Amid a broader push to beef up cell and gene therapy manufacturing capacity in Europe, Novartis has opened the doors to a €40 million ($41.2 million) viral vector facility in Mengeš, Slovenia.
The new site brings the drugmaker’s total investment in the country so far to €3.5 billion ($3.6 billion), Novartis said in an emailed press release.
Construction on the fully automated facility, dubbed VIFA One, began in 2023. The company is hailing the plant as "the first step by Novartis in viral vector production in Europe."

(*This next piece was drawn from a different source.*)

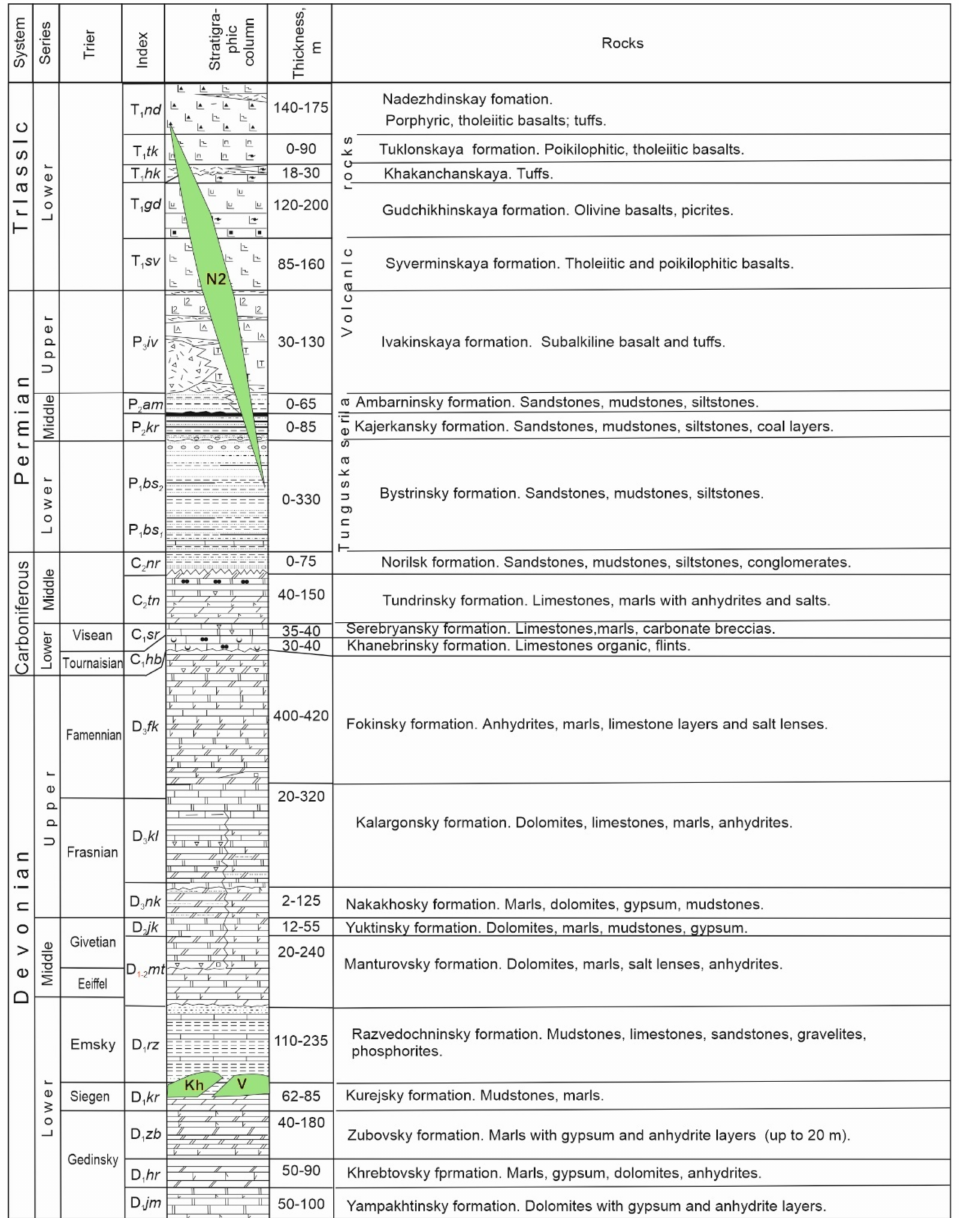
Figure 3. Positions of intrusions in the stratigraphic sequence of the Norilsk area. Intrusions: Kh, Kharaelakh; V, Pyasinsky- Vologochansky; and N2, Norilsk 2 (based on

The facility will be used to produce viral vectors for new cell and gene therapies for cancer and other diseases, Novartis said. The plant itself features a fully automated production environment that uses robotics to run through all stages of production at a single site.
Novartis operates in Slovenia through two companies, Novartis LLC and Novartis Pharma Services, which are based out of Ljubljana and Mengeš, respectively.
As it stands, Novartis says it has about €500 million ($516 million) in investments currently underway at the Ljubljana and Mengeš sites.
“Our location in Mengeš has a long tradition of developing and producing of biologics,” Petra Štefanič Anderluh, a Novartis general manager, said in a statement. “Mengeš represents the largest center for modern innovative biotechnology in Slovenia.”
Slovenia has long been a big investment target for Novartis, as well as its former generics and biosimilars arm Sandoz, which threw down $400 million on a new biologics plant in the country in 2023 while it was in the process of being spun out.
And Novartis itself said in 2022 that it would spend $300 million—despite being in a cost-cutting mode at the time—to grow its development and manufacturing operations as it moved into biologics. That pledge included $110 million to grow its Slovenian manufacturing presence in Mengeš.